* _REQUIREMENT_:
Write out the passage on film reviewing word for word, from "But all of this" to "of its review.".

* _SOURCE TEXT_:

But all of this comes at a heavy price. My readers by now, know that I am an outsider in the industry. I have been a reviewer for the past 10 years, 4 of them unpaid. Those years were good. I just used to go to a morning show, watch the film, come home and whip up a review on a site I ran. Once I joined the system, I have got numerous phrases thrown at me about reviewing films, “Be fair”, “Don’t be too harsh”. “You are reviewing this film?” “Tell me what has the actor/director done before this?”

But that’s not the problem,  the problem is that each reviewer, bar none, has to justify their review. Every sentence, every paragraph. This can be attributed, I feel, to the fact that I have yet to come across a media house (in the current scenario) that believes it can make revenue out of its review.

Here’s how the entertainment journalism and movie reviewing world works. The website plugs the film, the people associated with the film give them interviews. The readership/TRPs of those interviews are the numbers that the salespeople drive to those who wish to advertise with the media organization. Very few reviewers actually sell copies on the basis of their reviews. Mid- Day, in the 90s, understood the scope of entertainment journalism and it was one of the few newspapers to sell because of Mayank Shekhar’s interviews.

* _RECORD EXTRACTS_:
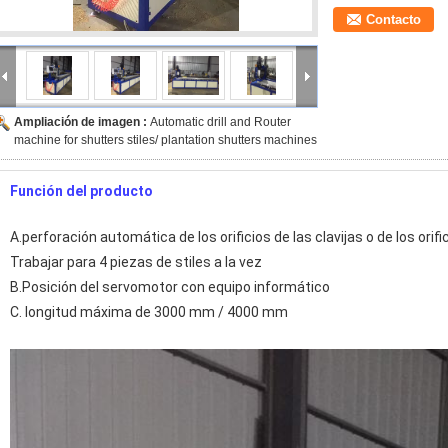
Contacto
Ampliación de imagen :
Automatic drill and Router
machine for shutters stiles/ plantation shutters machines
Función del producto
A.perforación automática de los orificios de las clavijas o de los orifi
Trabajar para 4 piezas de stiles a la vez
B.Posición del servomotor con equipo informático
C. longitud máxima de 3000 mm / 4000 mm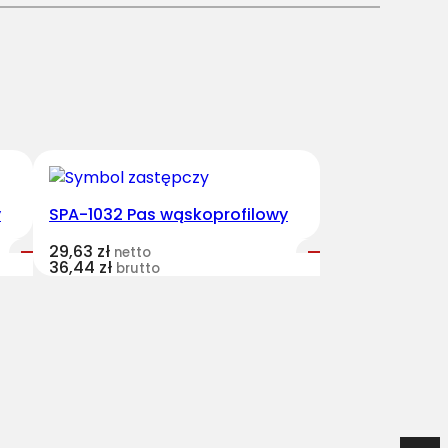
y
SPA-1032 Pas wąskoprofilowy
29,63
zł
netto
36,44
zł
brutto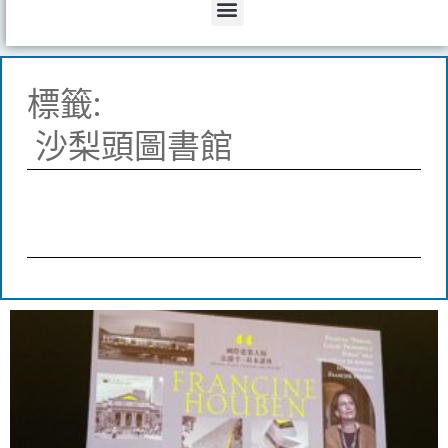
Menu
標籤:
沙梨頭圖書館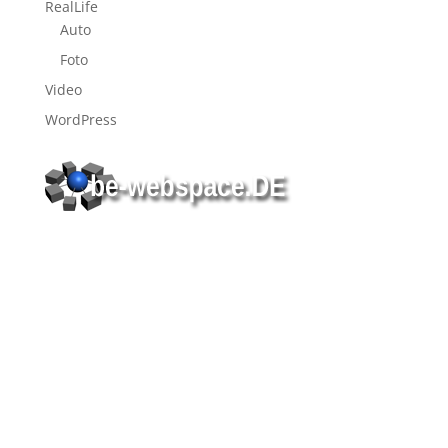
RealLife
Auto
Foto
Video
WordPress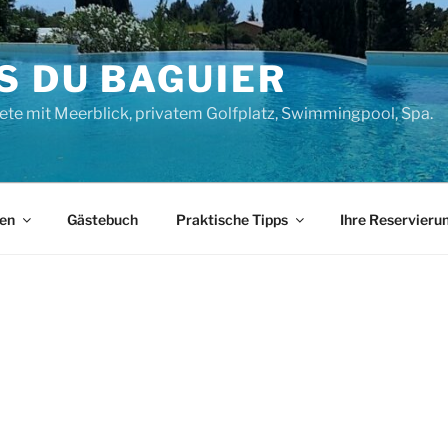
S DU BAGUIER
ete mit Meerblick, privatem Golfplatz, Swimmingpool, Spa.
gen
Gästebuch
Praktische Tipps
Ihre Reservieru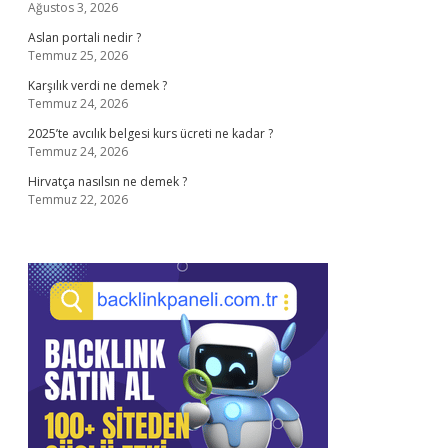
Ağustos 3, 2026
Aslan portali nedir ?
Temmuz 25, 2026
Karşılık verdi ne demek ?
Temmuz 24, 2026
2025’te avcılık belgesi kurs ücreti ne kadar ?
Temmuz 24, 2026
Hirvatça nasılsın ne demek ?
Temmuz 22, 2026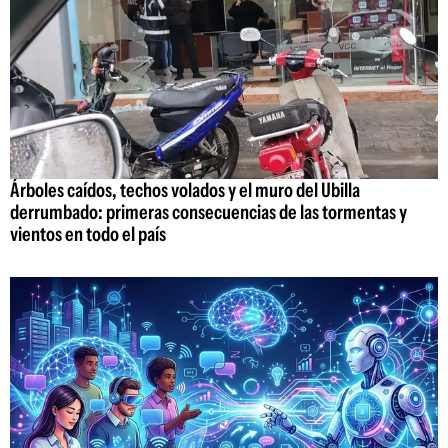
Árboles caídos, techos volados y el muro del Ubilla
derrumbado: primeras consecuencias de las tormentas y
vientos en todo el país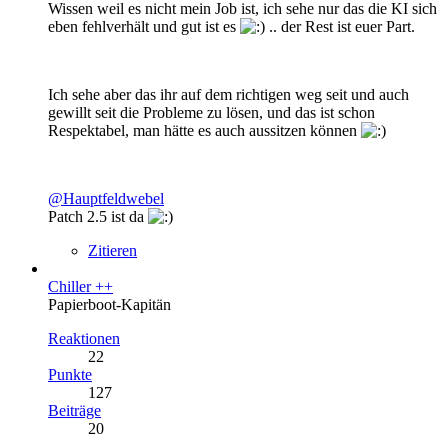
Wissen weil es nicht mein Job ist, ich sehe nur das die KI sich
eben fehlverhält und gut ist es
.. der Rest ist euer Part.
Ich sehe aber das ihr auf dem richtigen weg seit und auch
gewillt seit die Probleme zu lösen, und das ist schon
Respektabel, man hätte es auch aussitzen können
@Hauptfeldwebel
Patch 2.5 ist da
Zitieren
Chiller ++
Papierboot-Kapitän
Reaktionen
22
Punkte
127
Beiträge
20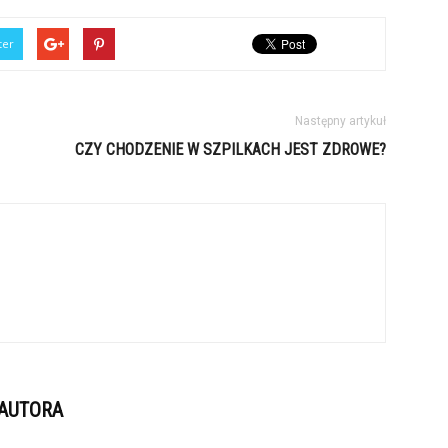
ter
Następny artykuł
CZY CHODZENIE W SZPILKACH JEST ZDROWE?
 AUTORA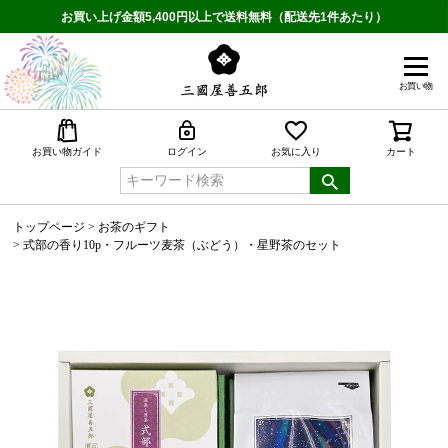
お買い上げ金額5,400円以上で送料無料（配送先1件あたり）
お買い物
検索
お買い物ガイド
ログイン
お気に入り
カート
トップページ
お茶のギフト
式部の香り10p・フルーツ麦茶（ぶどう）・星野茶のセット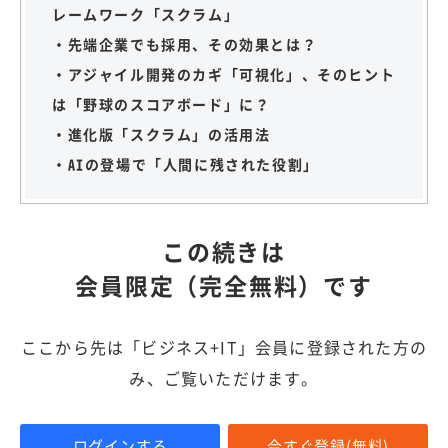
レームワーク「スクラム」
・先端企業でも採用、その効果とは？
・アジャイル開発のカギ「可視化」、そのヒント
は「野球のスコアボード」に？
・進化版「スクラム」の活用法
・AIの登場で「人間に残された役割」
この続きは
会員限定（完全無料）です
ここから先は「ビジネス+IT」会員に登録された方の
み、ご覧いただけます。
ログインする
今すぐ登録(無料)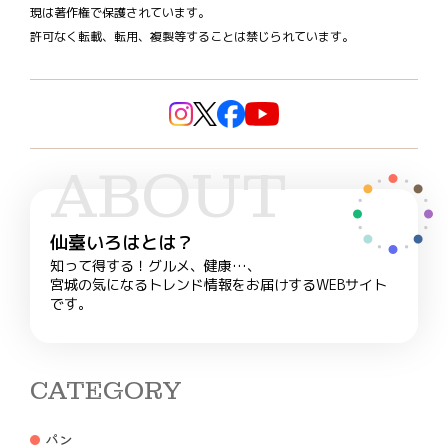
現は著作権で保護されています。
許可なく転載、転用、複製等することは禁じられています。
ABOUT
仙臺いろはとは？
知って得する！グルメ、健康…、
宮城の気になるトレンド情報をお届けするWEBサイト
です。
CATEGORY
パン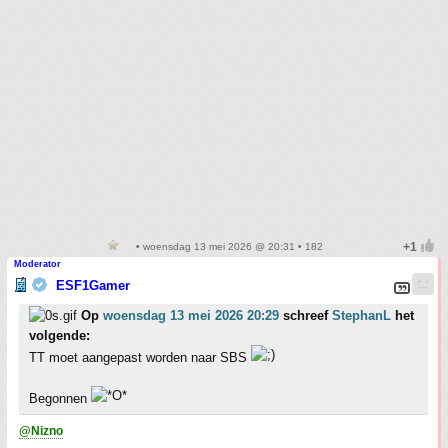
• woensdag 13 mei 2026 @ 20:31 • 182
Moderator
ESF1Gamer
Op
woensdag 13 mei 2026 20:29
schreef
StephanL
het
volgende:
TT moet aangepast worden naar SBS
Begonnen
@Nizno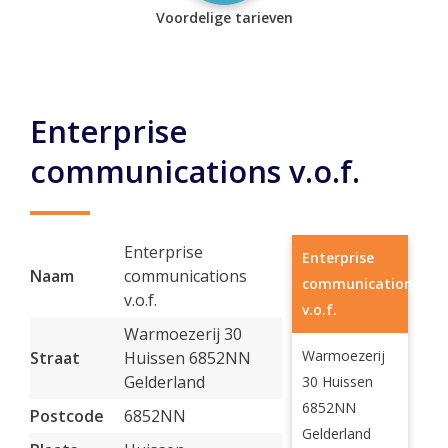
Voordelige tarieven
Enterprise
communications v.o.f.
Enterprise
Enterprise
Naam
communications
communications
v.o.f.
v.o.f.
Warmoezerij 30
Warmoezerij
Straat
Huissen 6852NN
Gelderland
30 Huissen
6852NN
Postcode
6852NN
Gelderland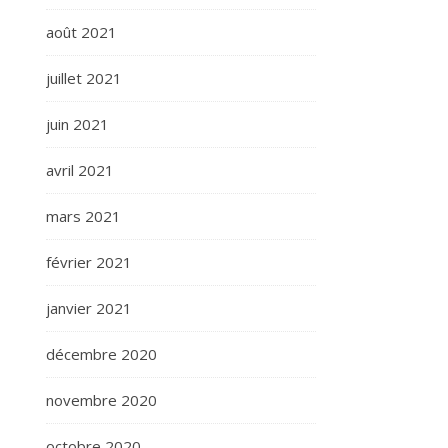
août 2021
juillet 2021
juin 2021
avril 2021
mars 2021
février 2021
janvier 2021
décembre 2020
novembre 2020
octobre 2020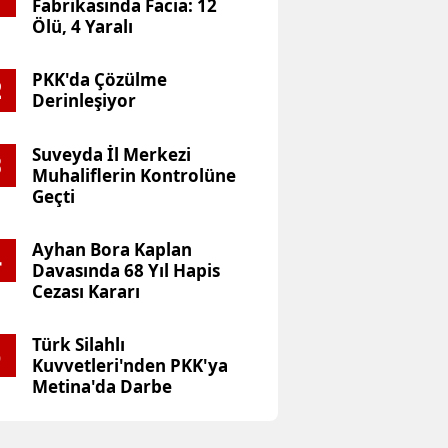
Fabrikasında Facia: 12
gür Özel’e Anma Törenin
Ölü, 4 Yaralı
ziki Saldırı
PKK'da Çözülme
2
Derinleşiyor
Suveyda İl Merkezi
3
Muhaliflerin Kontrolüne
Geçti
Ayhan Bora Kaplan
4
Davasında 68 Yıl Hapis
Cezası Kararı
Türk Silahlı
5
Kuvvetleri'nden PKK'ya
Metina'da Darbe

* _RESULT OF THIS EXERCISE_:
But all of this comes at a heavy price. My readers by now, know that I am an outsider in the industry. I have been a reviewer for the past 10 years, 4 of them unpaid. Those years were good. I just used to go to a morning show, watch the film, come home and whip up a review on a site I ran. Once I joined the system, I have got numerous phrases thrown at me about reviewing films, “Be fair”, “Don’t be too harsh”. “You are reviewing this film?” “Tell me what has the actor/director done before this?”

But that’s not the problem,  the problem is that each reviewer, bar none, has to justify their review. Every sentence, every paragraph. This can be attributed, I feel, to the fact that I have yet to come across a media house (in the current scenario) that believes it can make revenue out of its review.